Jobseekers, it might be a good time to polish your profile.
Microsoft’s LinkedIn is debuting a new AI hiring tool that can draft lists of job requirements, sift through profile pages and recommend users to recruiters as potential “top candidates” for new postings, the platform announced Tuesday.
The technology, called Hiring Assistant, can recommend LinkedIn users to recruiters based on location, skills and other desired qualifications, executives said. It can also help draft multiple messages reaching out to those users, and even take care of simple pre-screening questions.
In other words: If you’ve got the right skills, your profile could end up in front of a recruiter — without ever sending in an application.
“[The Hiring Assistant] is designed to take on recruiters’ most repetitive tasks, so they can spend more time on the most important parts of their job,” Hari Srinivasan, LinkedIn’s vice president of product, said in a virtual media briefing.
The new assistant builds on LinkedIn’s previous AI-powered recruiting latest technology, which hirers on the site could already use to sort through potential candidates.
But the hiring assistant has other capabilities: As recruiters use the technology, the AI tool learns about their preferences and improves its recommendations, LinkedIn executives said.
LinkedIn’s new feature is the latest entrant in an increasingly crowded field of AI-powered hiring tools that are supposed to make it easier for companies to match qualified applicants with open jobs — though results have been mixed.
Advice for job hunters: Spiff up your profile page
How can jobseekers prepare for more recruiters to start using the tool? Packing your LinkedIn profile with plenty of detail is your best bet.
“Just showing what you’ve done and being able to highlight those skills — I think that’s going to be a very important thing as Hiring Assistant gets more adoption,” Srinivasan said, adding that the technology can “pick up on all kinds of nuance” in the details of a user’s work experience.
In a statement to MarketWatch, vice president of product engineering Erran Berger said that LinkedIn’s AI assistant recommends candidates based on the job qualifications defined by the recruiter.
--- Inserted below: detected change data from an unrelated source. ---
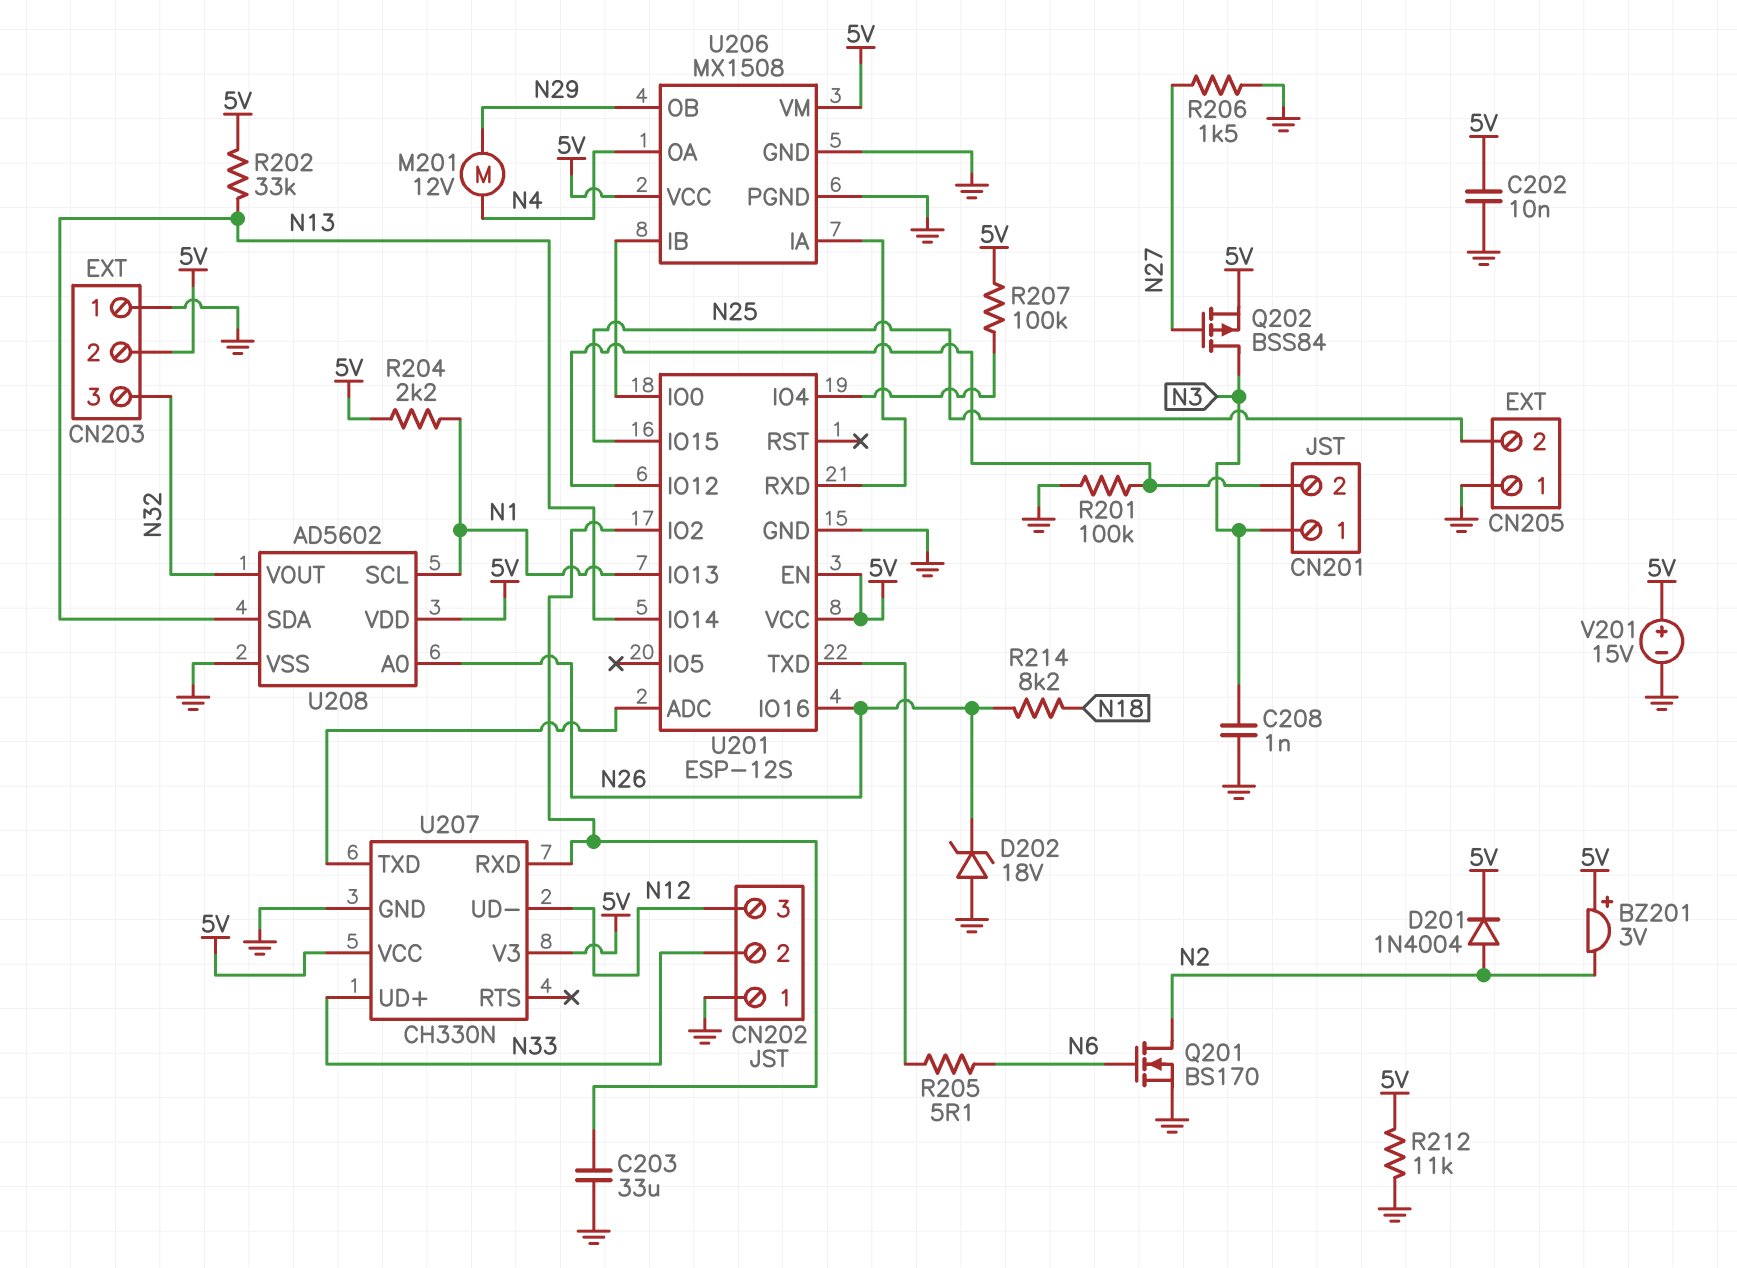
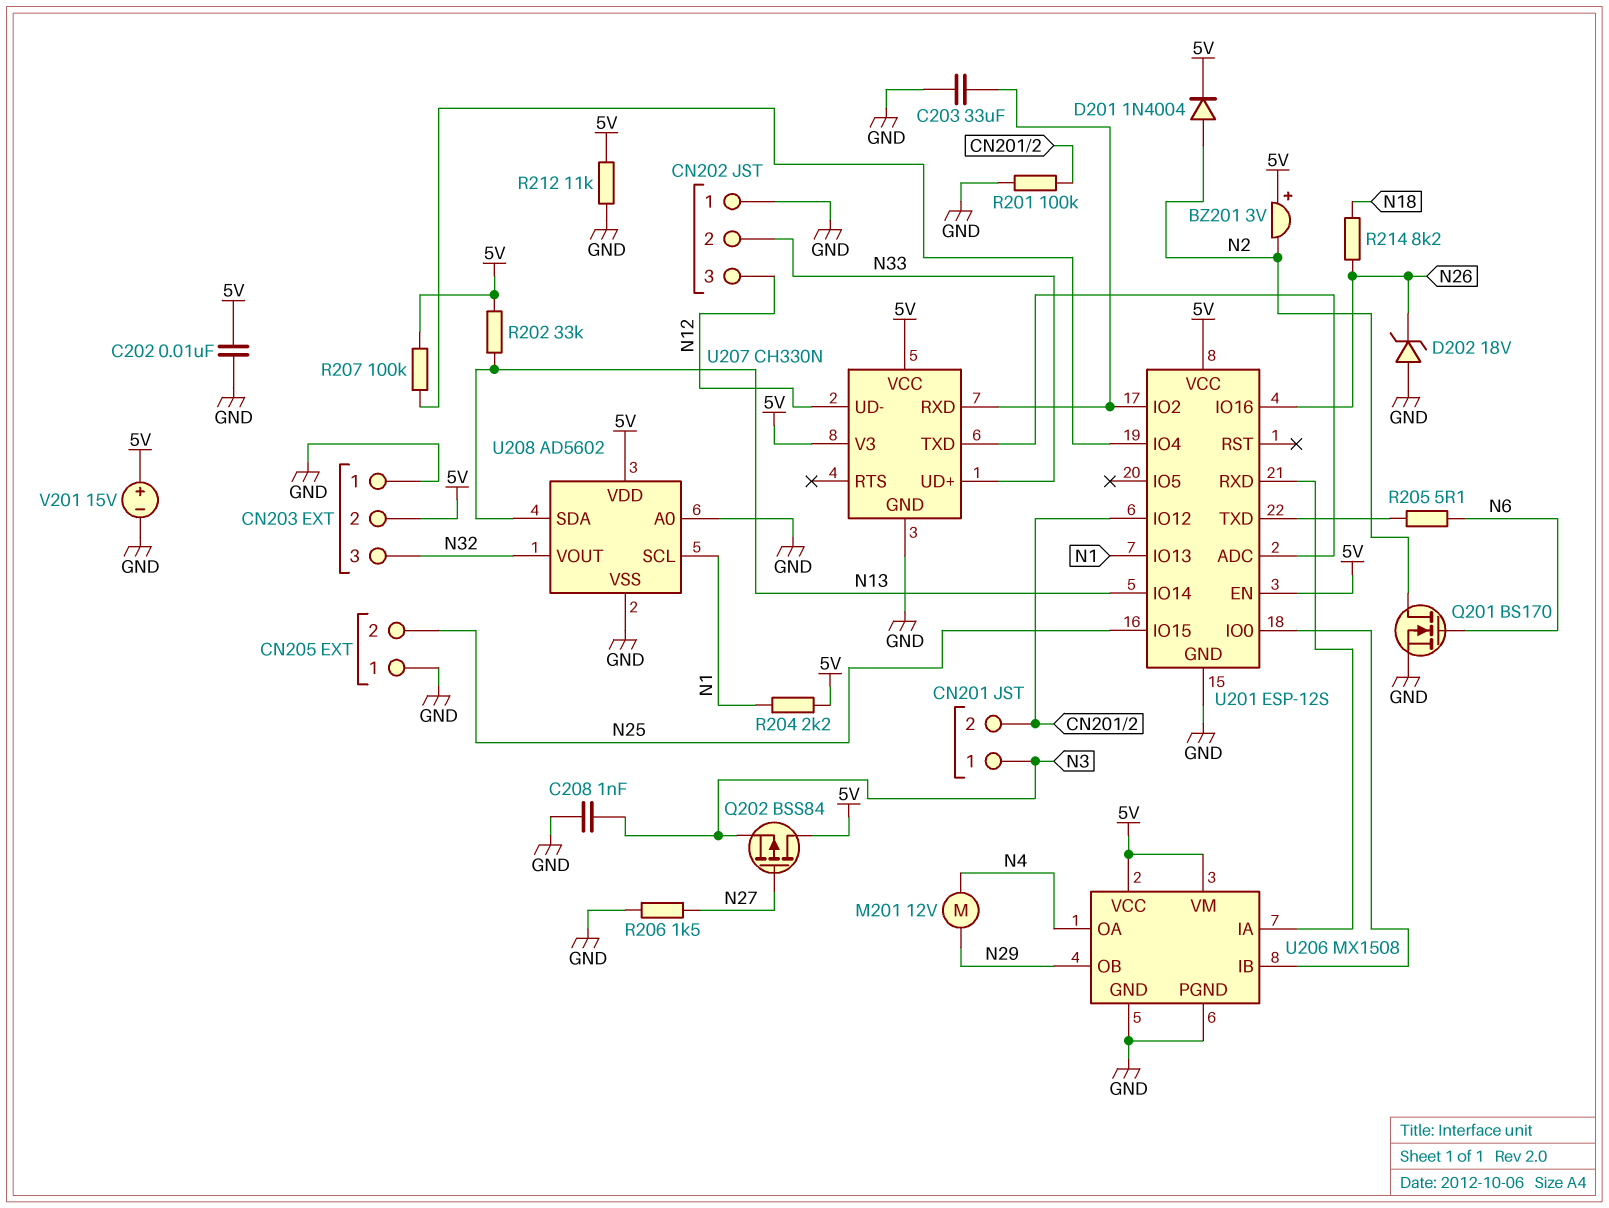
Q202: PMOS BSS84 (G N27, D N3, S 5V) -> PMOS BSS84 (G N27, D 5V, S N3)
U208 pin A0: N26 -> GND

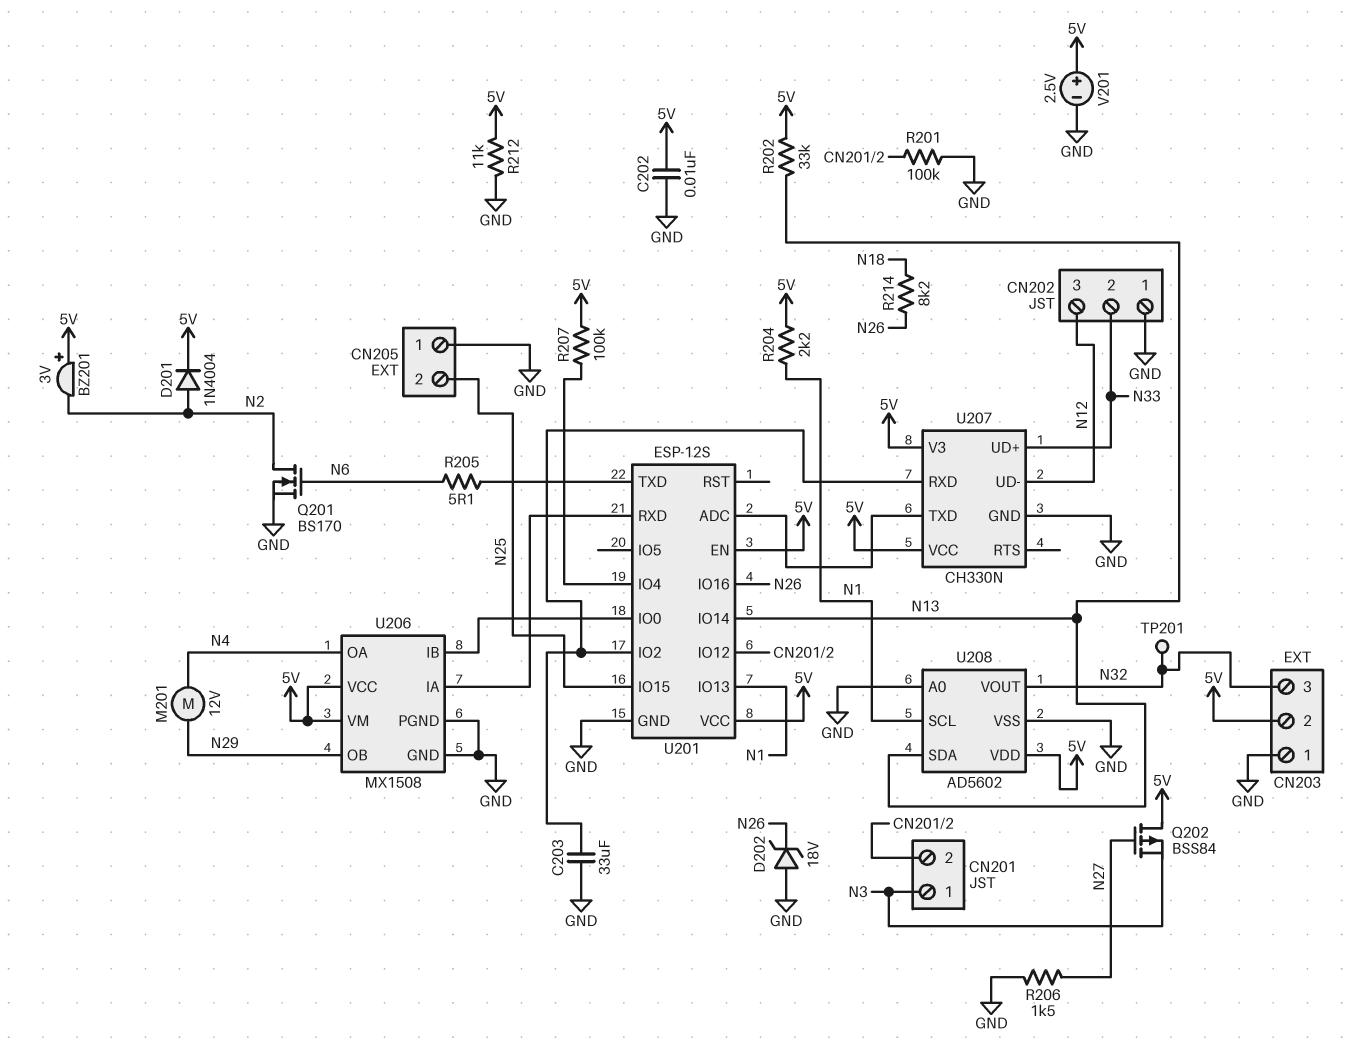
C208: 1nF (GND, N3) -> none
TP201: none -> test point (N32)
V201: 15V (plus 5V, minus GND) -> 2.5V (plus 5V, minus GND)

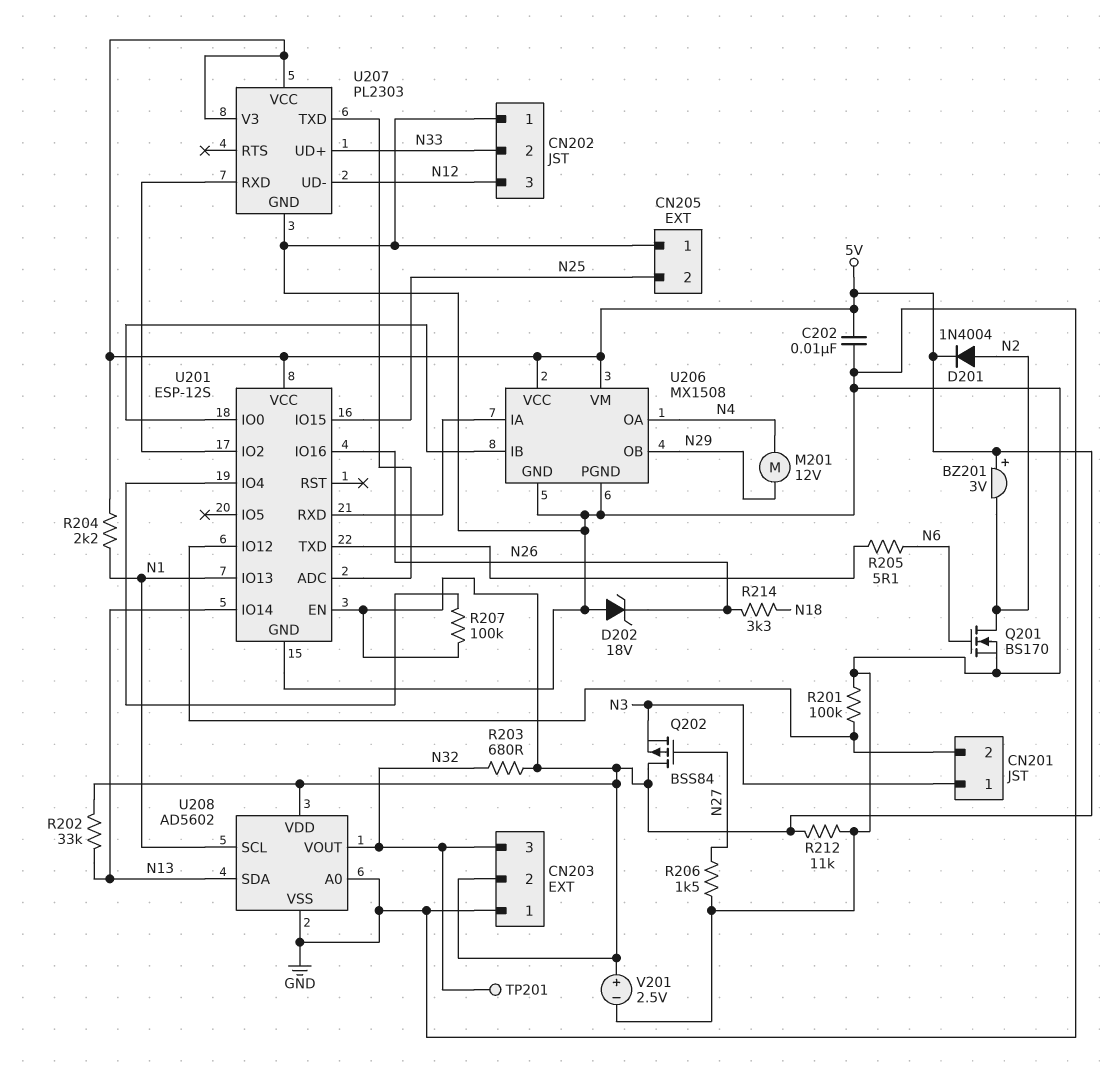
C203: 33uF (GND, U201/IO2) -> none
R203: none -> 680 (5V, N32)
R214: 8.2k (N18, N26) -> 3.3k (N18, N26)
U207: CH330N -> PL2303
That could include years of experience, location, skills or other requirements.
LinkedIn’s privacy policy outlines that the social network may use user’s personal data to develop and train AI models and gain insights with the help of AI: “so that our services can be more relevant and useful to you and others,” the policy reads.
The Hiring Assistant software is currently only available for a select number of clients that use LinkedIn’s recruiting platform, the company said — a list that includes major companies like Canva, Siemens and semiconductor company AMD.
The AI tool will be sold as an add-on for LinkedIn’s existing recruiter clients, but the company hasn’t yet announced a price.
Concerns about AI and the hiring process
Many companies already use algorithmic tools to filter and rank job applicants. Some have gone even further, employing AI to analyze an applicant’s performance in a video interview or design games that test their skills or personalities.
Recruiters have previously told MarketWatch that AI hiring tools have felt even more essential these days as hiring teams find themselves overwhelmed — both by shrinking recruiter ranks and a surge in applications as the job market cools.
But as the use of artificial intelligence in hiring becomes more common, critics have argued that there’s a lack of transparency surrounding the way the tools are used — and that the software could potentially introduce bias or discrimination into hiring decisions.
‘Workers often have no idea that an AI tool is being used, let alone how it works or that it might be discriminating against them,” Olga Akselrod, a senior staff attorney at the American Civil Liberties Union, told MarketWatch earlier this fall.
“Algorithmic tools are trained to make decisions based on historical data — based on what has happened before,” she said. “That data is going to bake in any biased human decisions and biased systems.”
Critics have pointed to infamous examples of AI missing the mark, from a scrapped tool at Amazon that showed bias against women, to a more recent paper showing that AI models, used by companies to evaluate text, showed a bias against people with disabilities.
Some lawmakers have already moved to regulate the use of algorithms in hiring. New York City passed a law requiring that employers who use so-called “automated employment decision tools” must submit those platforms to a third-party bias audit once a year.
LinkedIn’s hiring tool is primarily designed to help recruiters build talent pipelines, not help with final hiring decisions. Executives say that human supervision is “critical” while using the Hiring Assistant.
Berger told MarketWatch that the company takes its commitment to responsible AI “very seriously.” LinkedIn doesn’t provide any search filters for recruiters to target specific demographics, he said, and doesn’t allow recruiters to use hiring prompts that are discriminatory.
“We continuously work to ensure our systems can detect and eliminate any unintentional biases that might come up in the hiring intake or evaluation processes,” Berger said. That includes any potential bias in the algorithm that could impact how people meet qualifications, he said.
Berger did not respond directly to a question asking whether the company would submit its AI Hiring Assistant for a third-party bias audit.
“If harmful biases are identified, we work to address them,” he said.